:: Your instructions ::
Except for the pictures, output the records in full and exactly.

[Stored data entries]
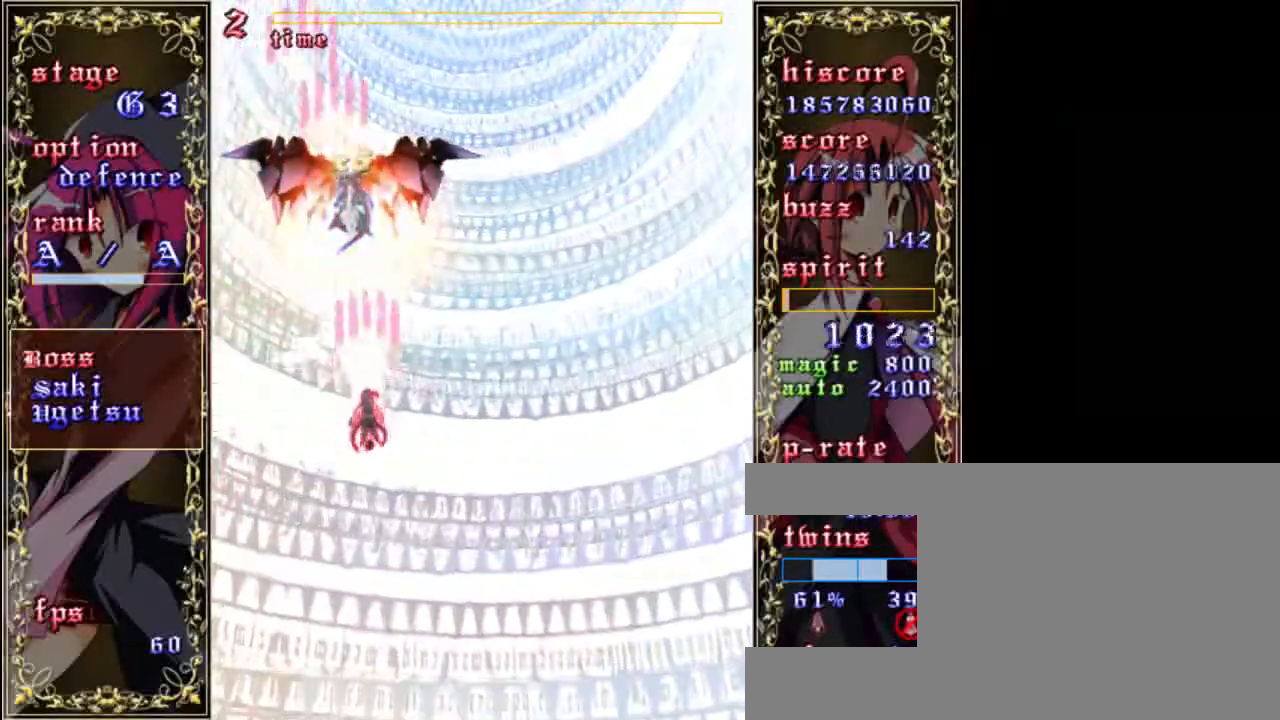
{"keys": ["down", "right", "z"], "events": [[383, "right", "down"]]}
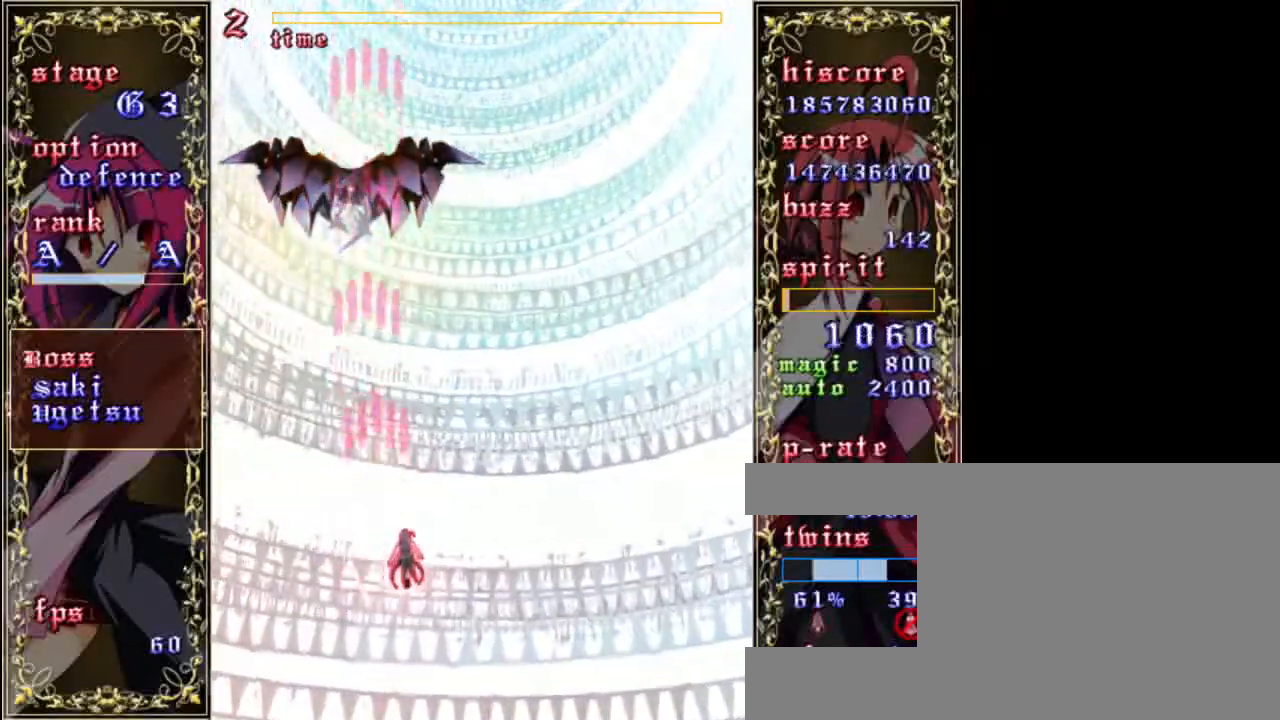
{"keys": ["down", "shift", "z"], "events": [[50, "right", "up"], [317, "shift", "down"]]}
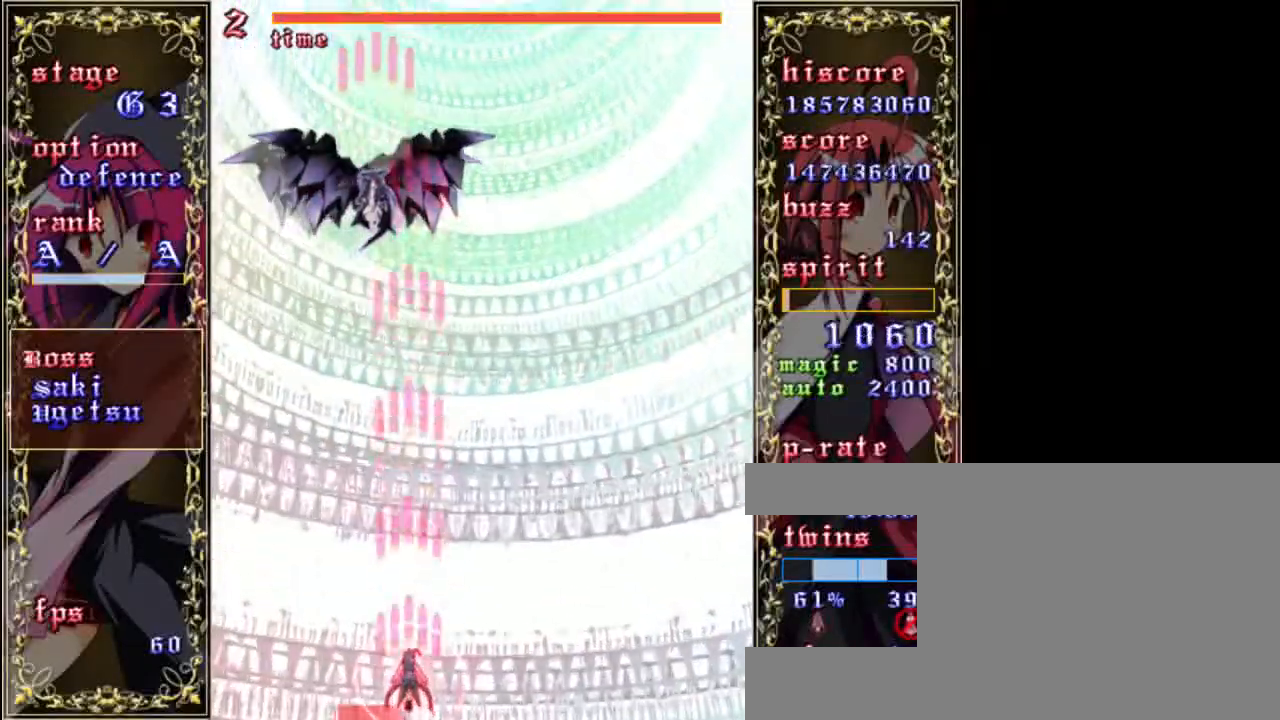
{"keys": ["shift", "z"], "events": [[50, "right", "down"], [317, "down", "up"], [450, "right", "up"]]}
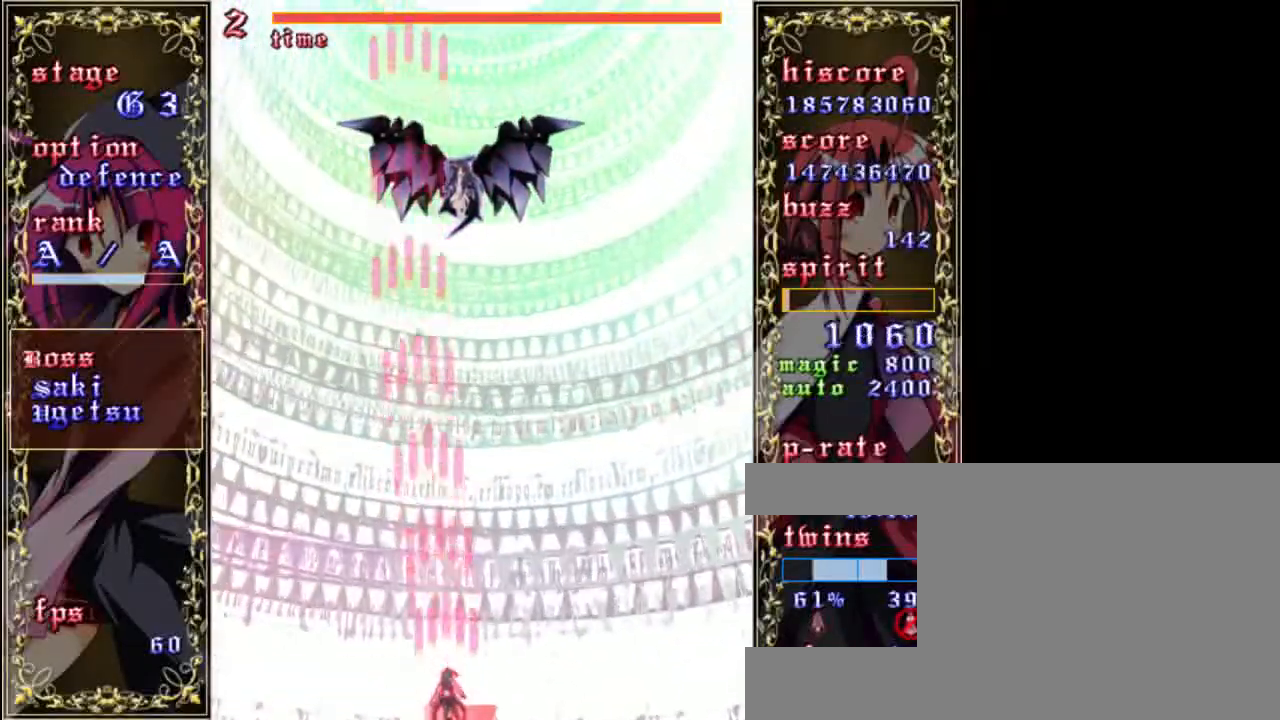
{"keys": ["right", "shift", "z"], "events": [[117, "up", "down"], [350, "up", "up"], [383, "right", "down"]]}
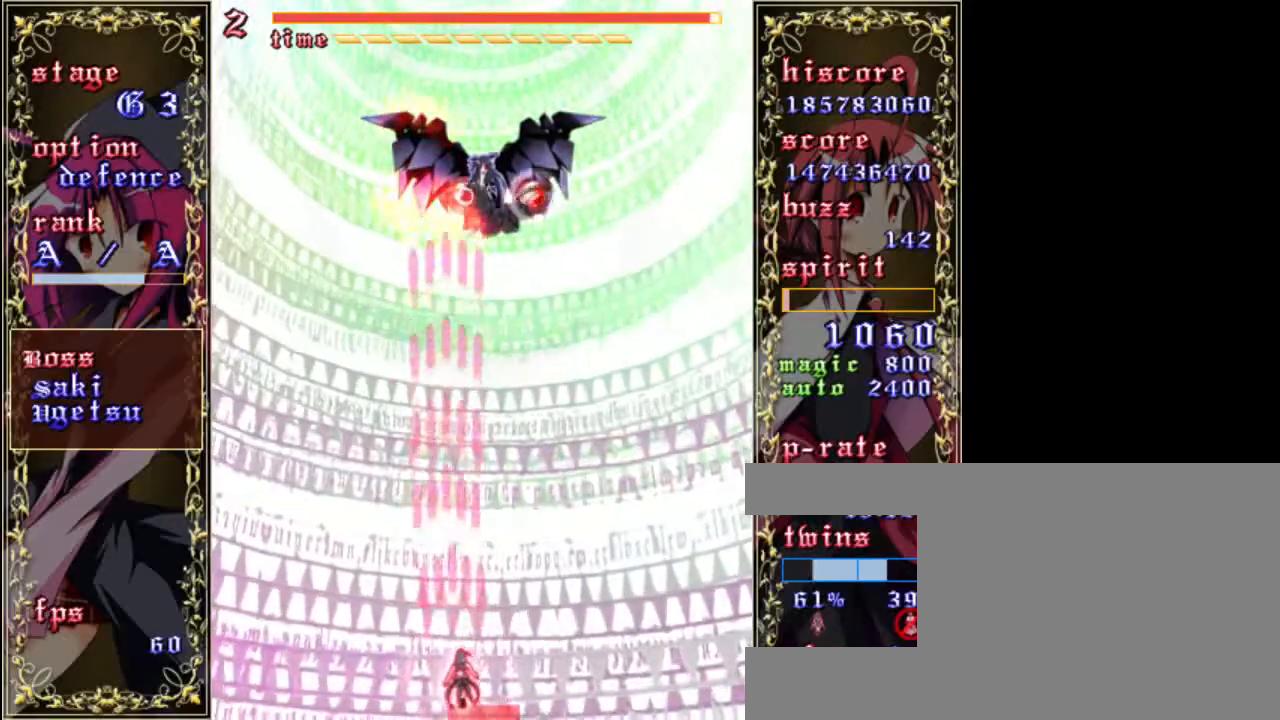
{"keys": ["right", "shift", "z"], "events": [[50, "down", "down"], [50, "right", "up"], [317, "down", "up"], [383, "right", "down"]]}
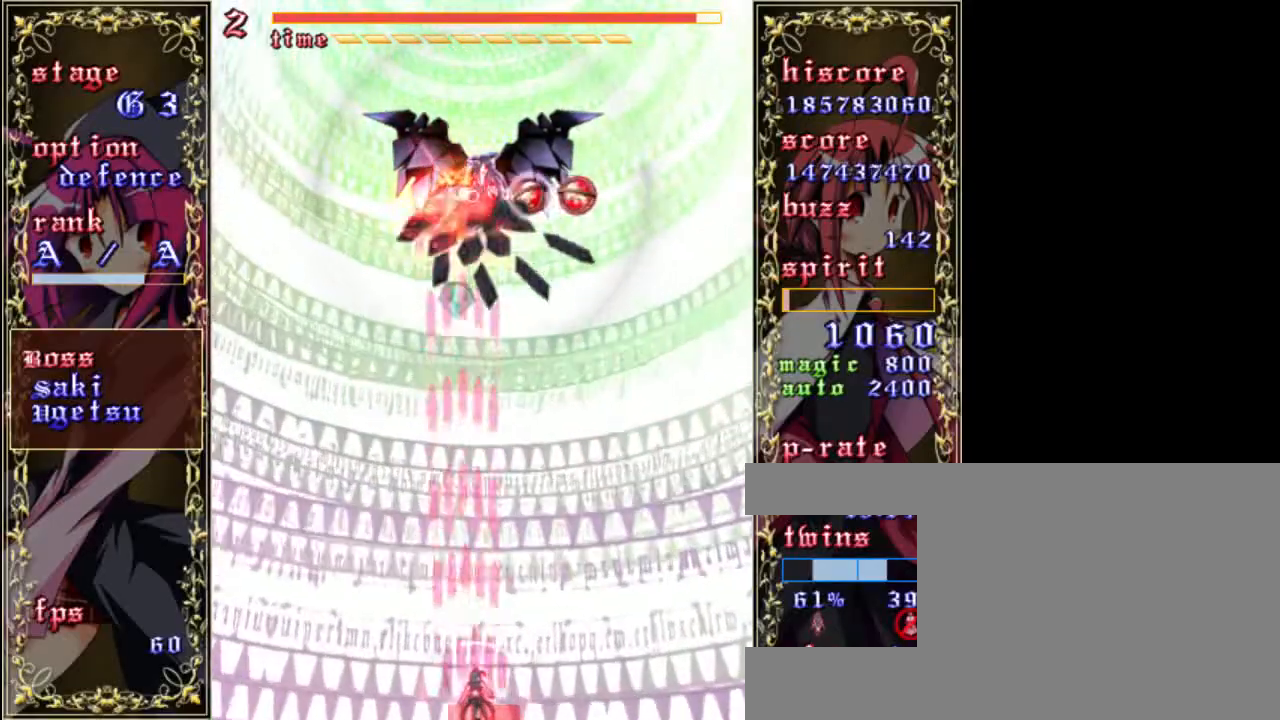
{"keys": ["shift", "z"], "events": [[17, "right", "up"], [17, "up", "down"], [283, "up", "up"]]}
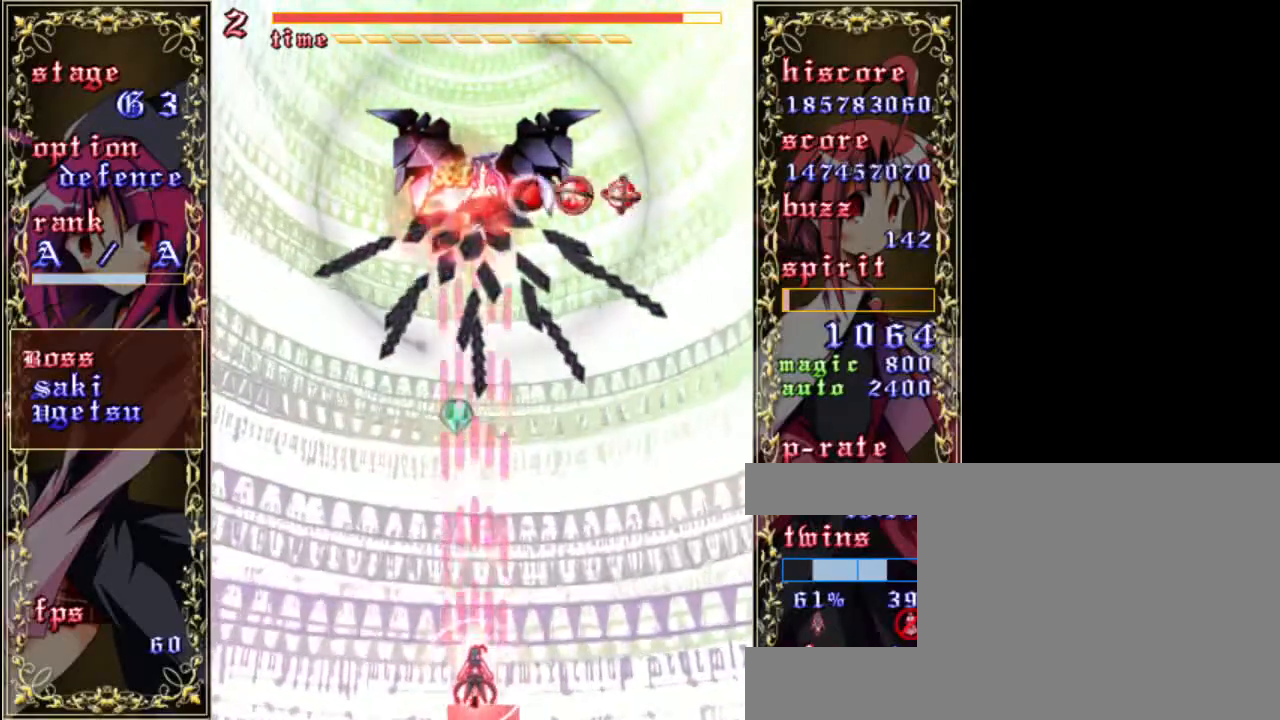
{"keys": ["shift", "up", "z"], "events": [[50, "down", "down"], [283, "down", "up"], [450, "up", "down"]]}
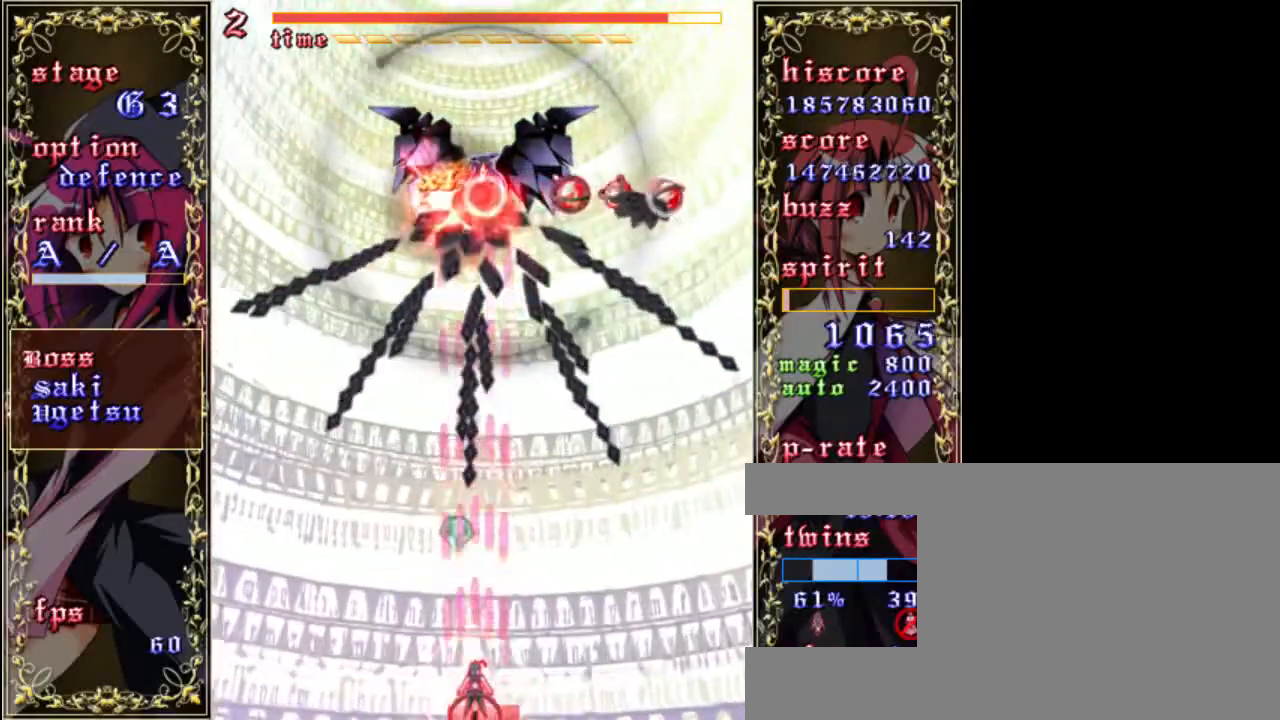
{"keys": ["down", "right", "shift", "z"], "events": [[150, "up", "up"], [283, "down", "down"], [383, "right", "down"]]}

:: Response to this exercise ::
{"keys": ["down", "right", "z"], "events": [[383, "right", "down"]]}
{"keys": ["down", "shift", "z"], "events": [[50, "right", "up"], [317, "shift", "down"]]}
{"keys": ["shift", "z"], "events": [[50, "right", "down"], [317, "down", "up"], [450, "right", "up"]]}
{"keys": ["right", "shift", "z"], "events": [[117, "up", "down"], [350, "up", "up"], [383, "right", "down"]]}
{"keys": ["right", "shift", "z"], "events": [[50, "down", "down"], [50, "right", "up"], [317, "down", "up"], [383, "right", "down"]]}
{"keys": ["shift", "z"], "events": [[17, "right", "up"], [17, "up", "down"], [283, "up", "up"]]}
{"keys": ["shift", "up", "z"], "events": [[50, "down", "down"], [283, "down", "up"], [450, "up", "down"]]}
{"keys": ["down", "right", "shift", "z"], "events": [[150, "up", "up"], [283, "down", "down"], [383, "right", "down"]]}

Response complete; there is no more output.